> EXTRACTED TEXT
As the sulfate ester-type anionic surfactant, a salt of a sulfate group having a main chain of a linear or branched hydrocarbon group having 1 to 22 carbon atoms and an acyl group, a polyoxyalkylene group, an aromatic group and a combination thereof, with a metal such as an alkali metal, or an alkaline earth metal is preferred. Further, the hydrocarbon group may be a linear or branched and saturated or unsaturated group having 1 to 18 carbon atoms. Specifically, sodium lauryl sulfate, sodium myristyl sulfate, sodium laureth sulfate (sodium polyoxyethylene(3) lauryl ether sulfate), sodium cetyl sulfate, sodium cocoglyceryl sulfate (sodium (hardened coconut oil fatty acid) glyceryl sulfate), triethanolamine lauryl sulfate, ammonium lauryl sulfate, triethanolamine laureth sulfate, or the like is preferred.
As the phosphate ester-type anionic surfactant, a salt of a phosphate group having a main chain of a linear or branched hydrocarbon group having 1 to 22 carbon atoms and an acyl group, a polyoxyalkylene group, an aromatic group and a combination thereof, with a metal such as an alkali metal, or an alkaline earth metal is preferred. Further, the hydrocarbon group may be a linear or branched and saturated or unsaturated group having 1 to 18 carbon atoms. Specifically, sodium lauryl phosphate, sodium polyoxyethylene cetyl ether phosphate (sodium polyoxyethylene(5) cetyl ether phosphate), lauryl phosphoric acid, potassium lauryl phosphate, or the like can be used.
The amphoteric surfactant to be used in the present invention is a surfactant having both anionic and cationic hydrophilic groups, and among them, at least one selected from an amine oxide type, and a betaine type is preferred, and not only a compound having a purity of 100% in a liquid or solid state, but also an aqueous solution obtained by diluting the compound with a predetermined amount of water may be used.
As the amine oxide-type amphoteric surfactant, an amine oxide group having a main chain of a linear or branched hydrocarbon group having 1 to 22 carbon atoms and an acyl group, a polyoxyalkylene group, an aromatic group and a combination thereof is preferred. Further, the hydrocarbon group may be a linear or branched and saturated or unsaturated group having 1 to 18 carbon atoms. Specifically, lauryldimethylamine oxide, alkyl (having 8 to 18 carbon atoms) dimethylamine oxide (N,N-dimethyl alkyl (C8-18) amine oxide), coconut alkyl dimethyl amine oxide, decyl dimethyl amine oxide, myristyl dimethyl amine oxide, dihydroxyethyl lauryl amine oxide, oleyl dimethyl amine oxide, or the like can be used.

> PROVIDED INFORMATION

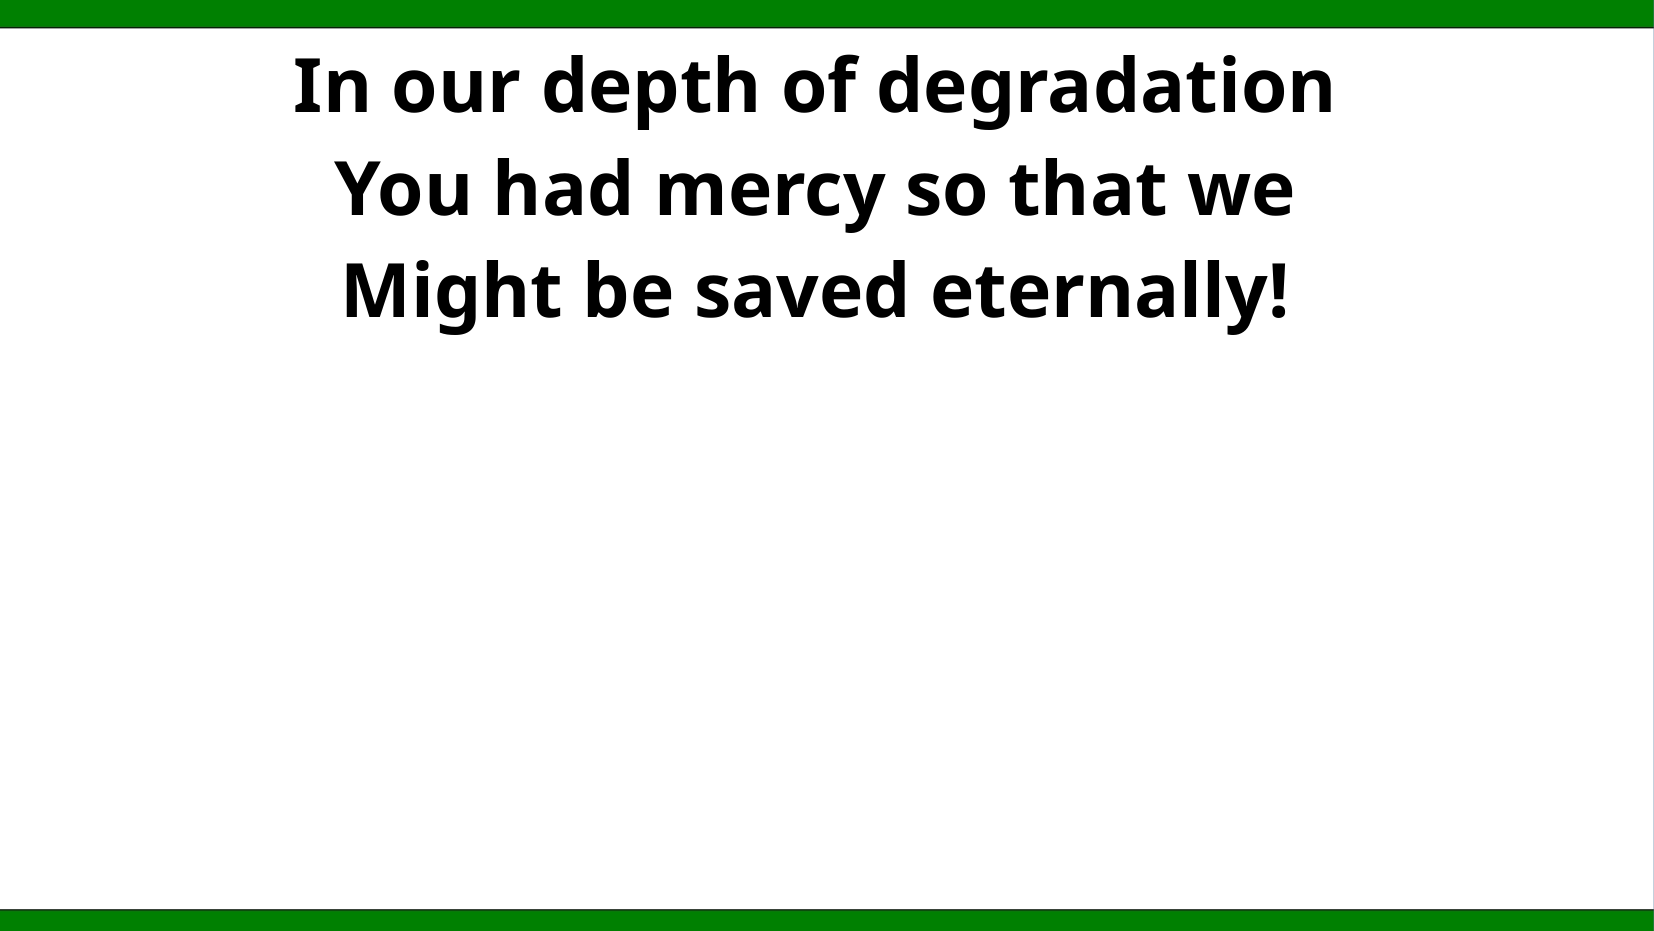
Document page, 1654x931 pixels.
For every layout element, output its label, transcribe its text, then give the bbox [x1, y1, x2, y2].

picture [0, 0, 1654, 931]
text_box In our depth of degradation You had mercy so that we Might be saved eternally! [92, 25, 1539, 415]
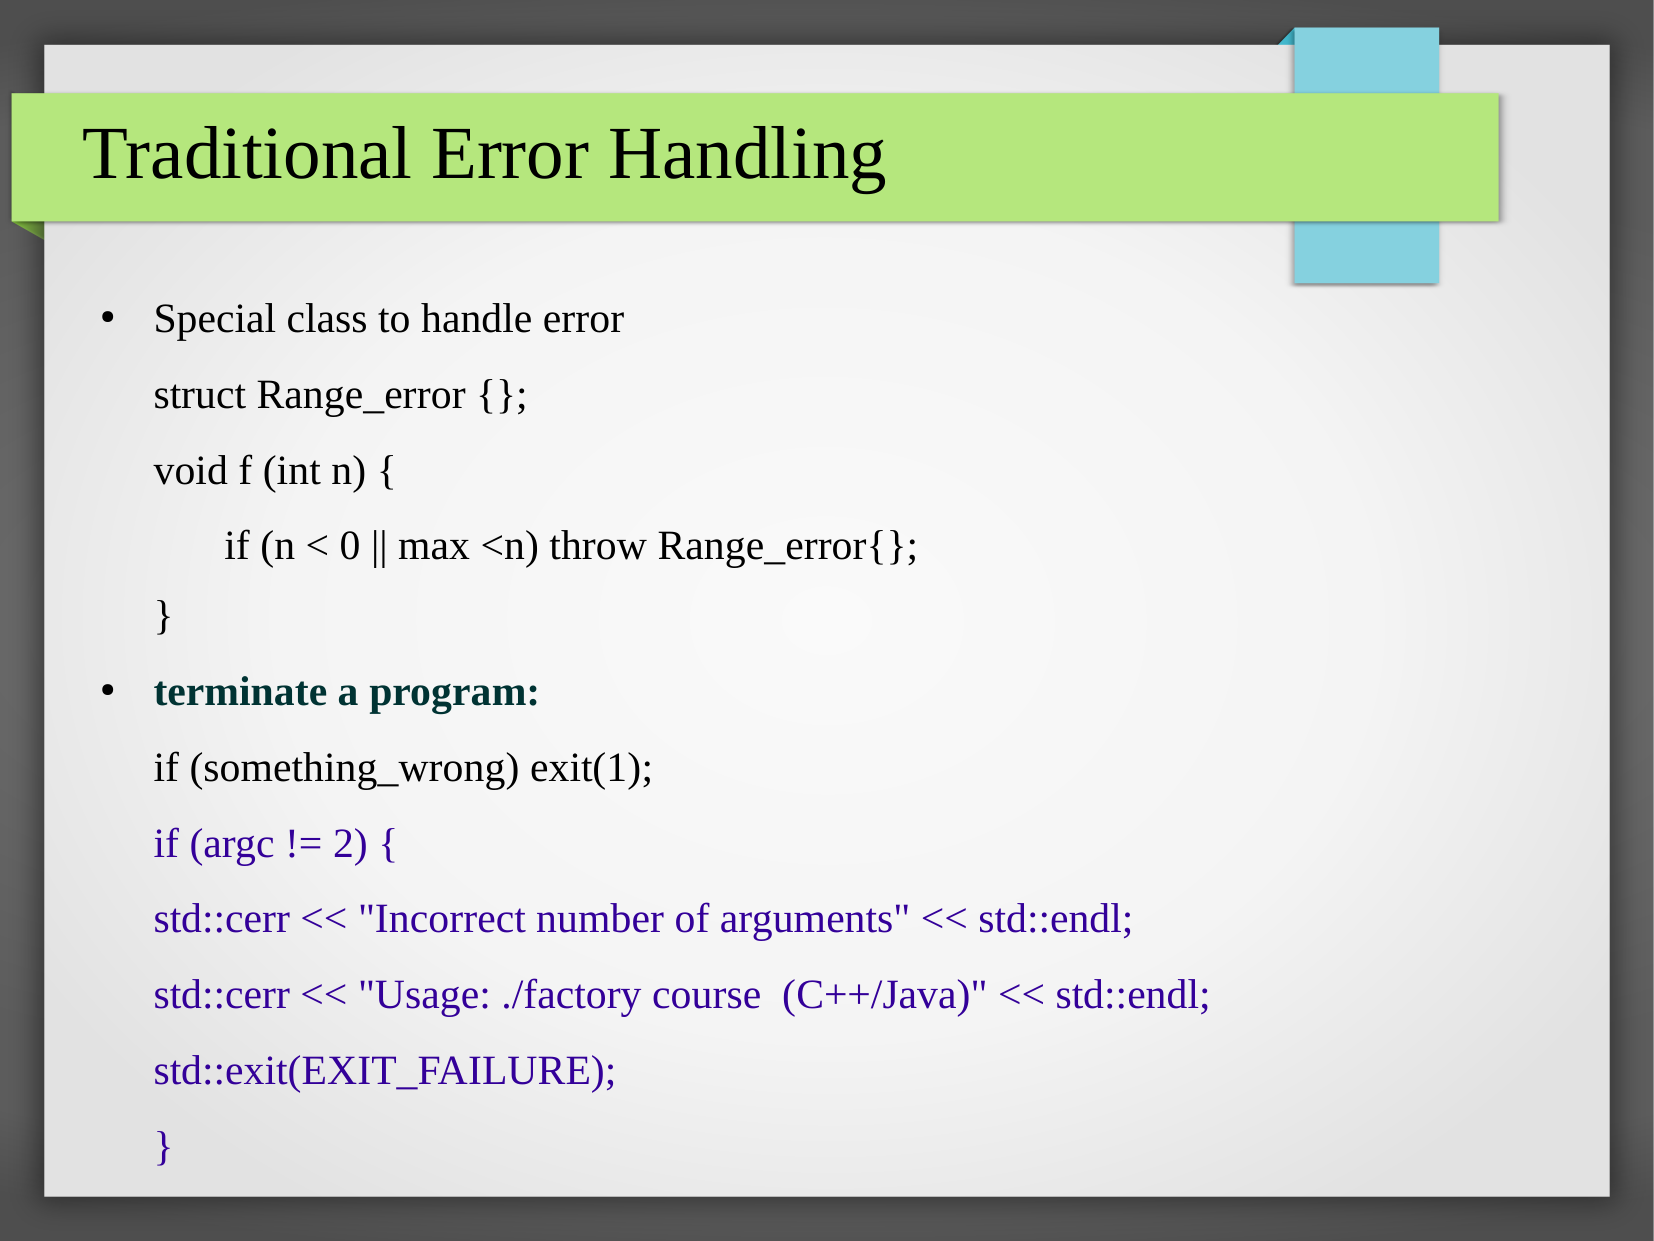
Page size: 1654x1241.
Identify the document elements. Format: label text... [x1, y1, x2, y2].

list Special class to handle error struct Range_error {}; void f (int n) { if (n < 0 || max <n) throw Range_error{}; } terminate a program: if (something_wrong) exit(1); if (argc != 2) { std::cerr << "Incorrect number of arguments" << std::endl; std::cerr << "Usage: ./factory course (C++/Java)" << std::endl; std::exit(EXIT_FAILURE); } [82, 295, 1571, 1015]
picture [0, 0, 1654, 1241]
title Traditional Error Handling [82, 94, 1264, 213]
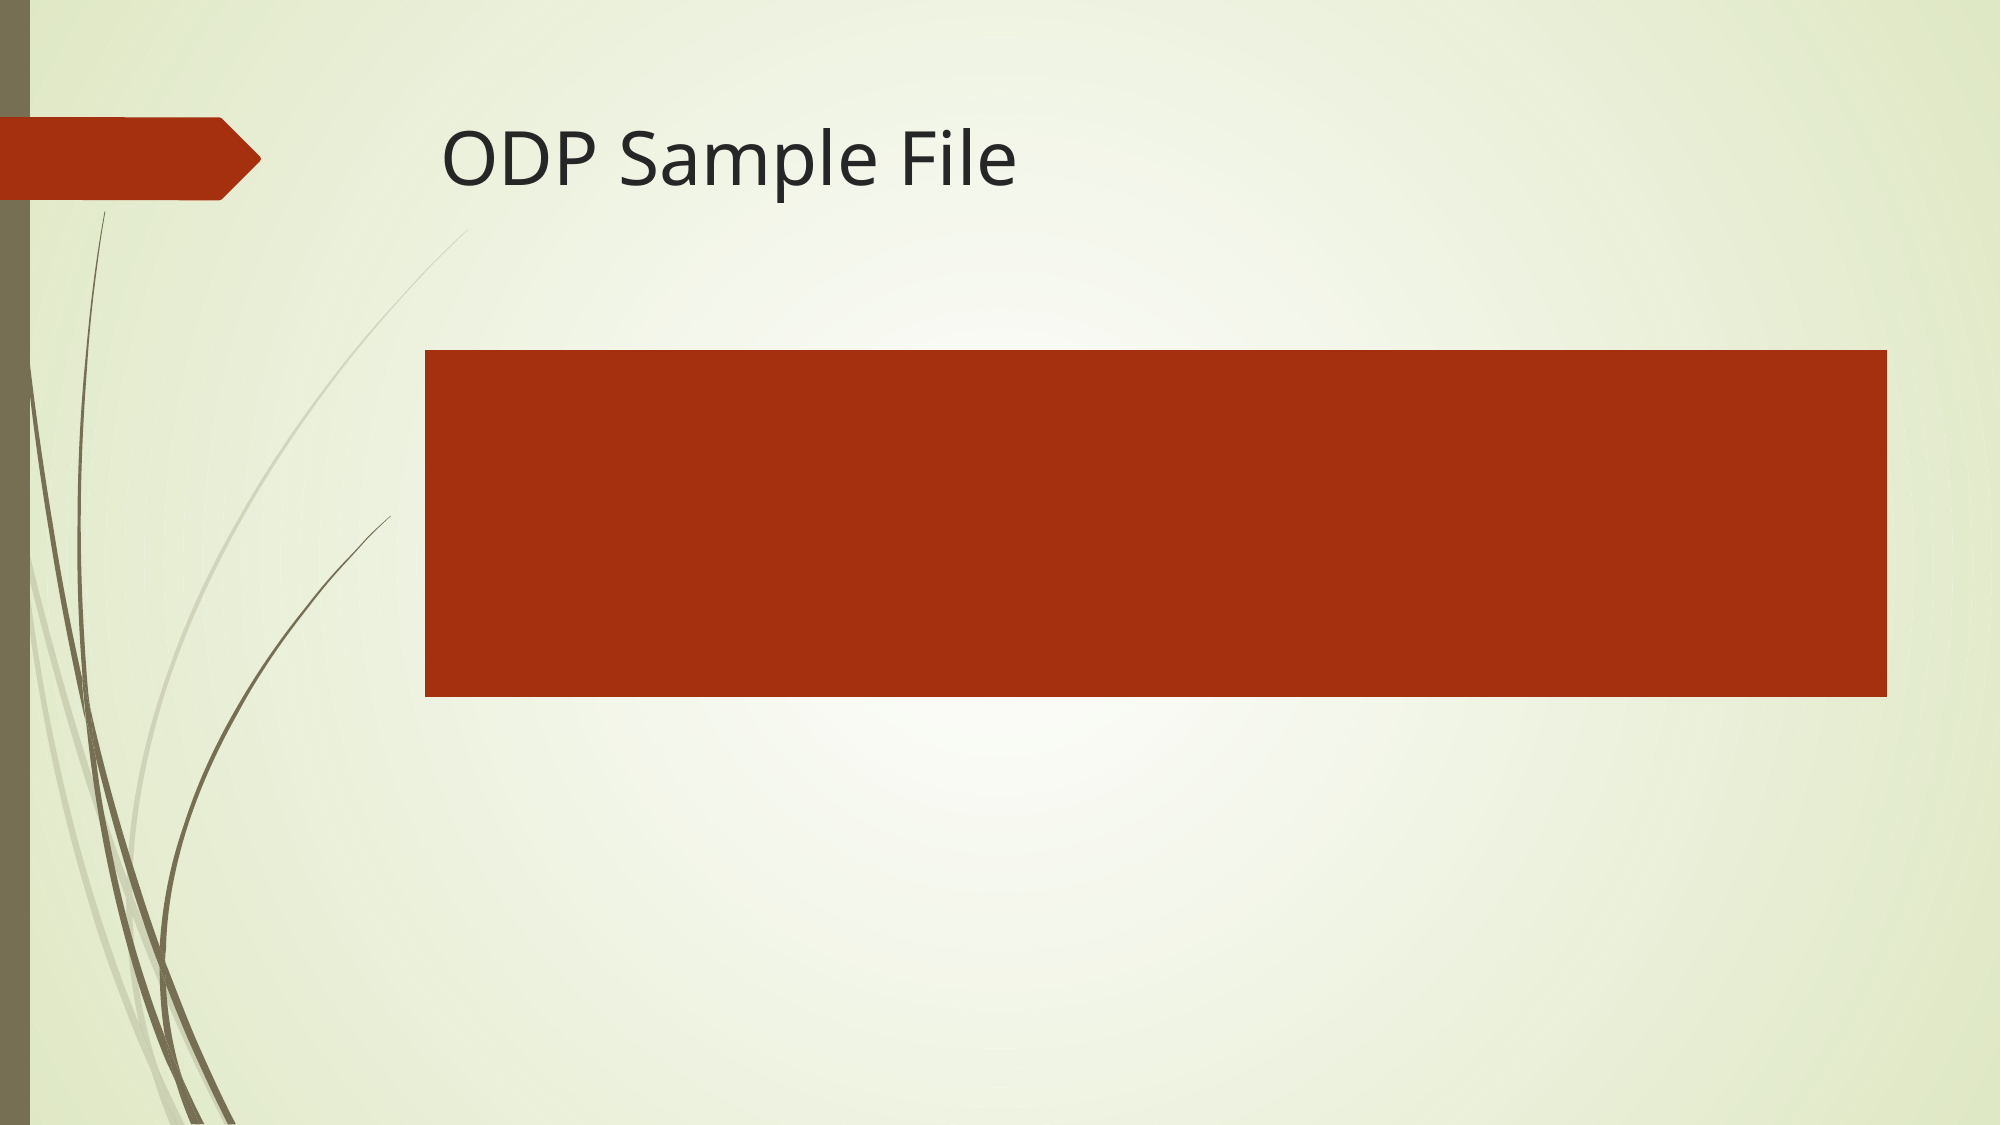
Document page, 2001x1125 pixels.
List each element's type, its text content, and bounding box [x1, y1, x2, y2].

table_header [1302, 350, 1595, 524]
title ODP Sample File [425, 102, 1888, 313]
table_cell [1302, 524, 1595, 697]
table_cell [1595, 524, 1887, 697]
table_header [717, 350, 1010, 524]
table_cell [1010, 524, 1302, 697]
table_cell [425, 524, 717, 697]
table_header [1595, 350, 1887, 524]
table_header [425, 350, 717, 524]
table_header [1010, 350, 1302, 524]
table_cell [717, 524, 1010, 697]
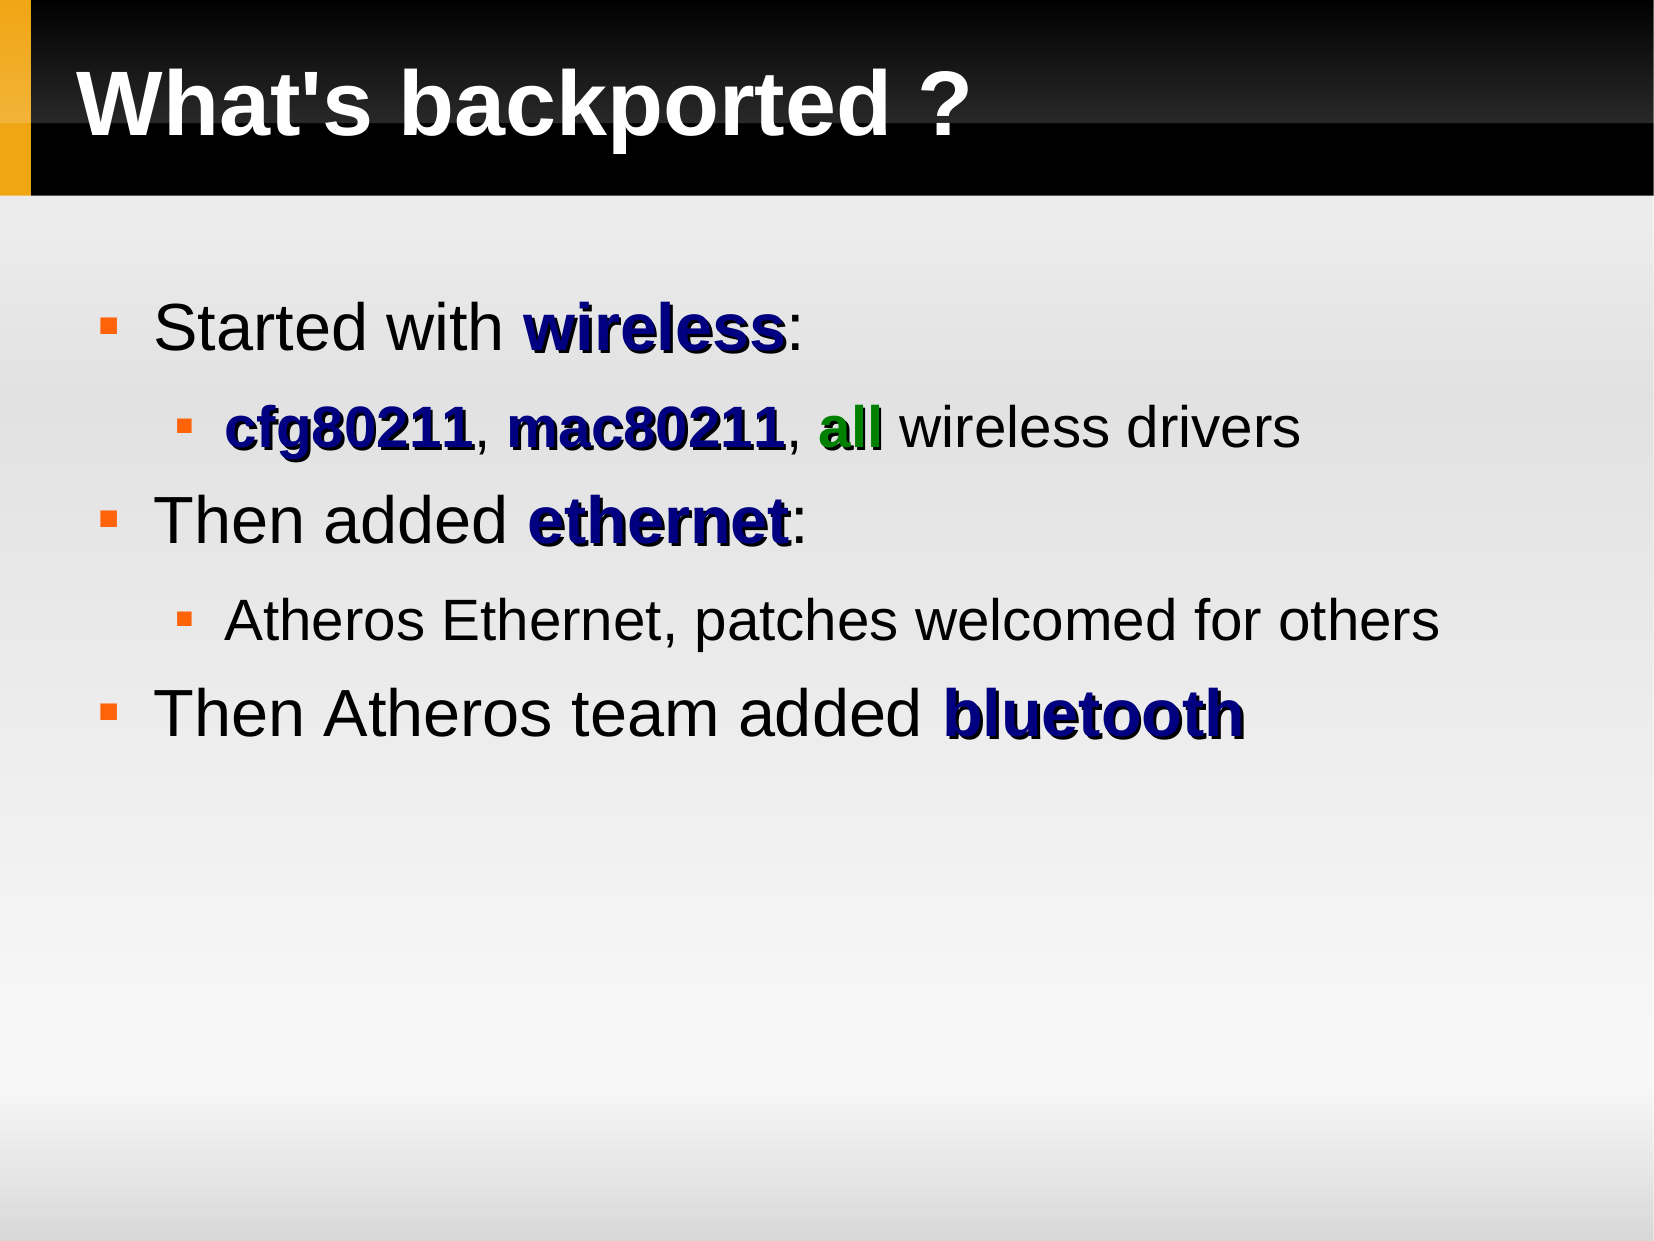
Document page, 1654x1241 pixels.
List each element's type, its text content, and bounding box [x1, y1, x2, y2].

> DIRECTION
Reproduce word for word the portion of the surfactant text that opens with the words containing "As the amine" and closes with "oxide, or the like can be used.".

> COMPLETED TASK
As the amine oxide-type amphoteric surfactant, an amine oxide group having a main chain of a linear or branched hydrocarbon group having 1 to 22 carbon atoms and an acyl group, a polyoxyalkylene group, an aromatic group and a combination thereof is preferred. Further, the hydrocarbon group may be a linear or branched and saturated or unsaturated group having 1 to 18 carbon atoms. Specifically, lauryldimethylamine oxide, alkyl (having 8 to 18 carbon atoms) dimethylamine oxide (N,N-dimethyl alkyl (C8-18) amine oxide), coconut alkyl dimethyl amine oxide, decyl dimethyl amine oxide, myristyl dimethyl amine oxide, dihydroxyethyl lauryl amine oxide, oleyl dimethyl amine oxide, or the like can be used.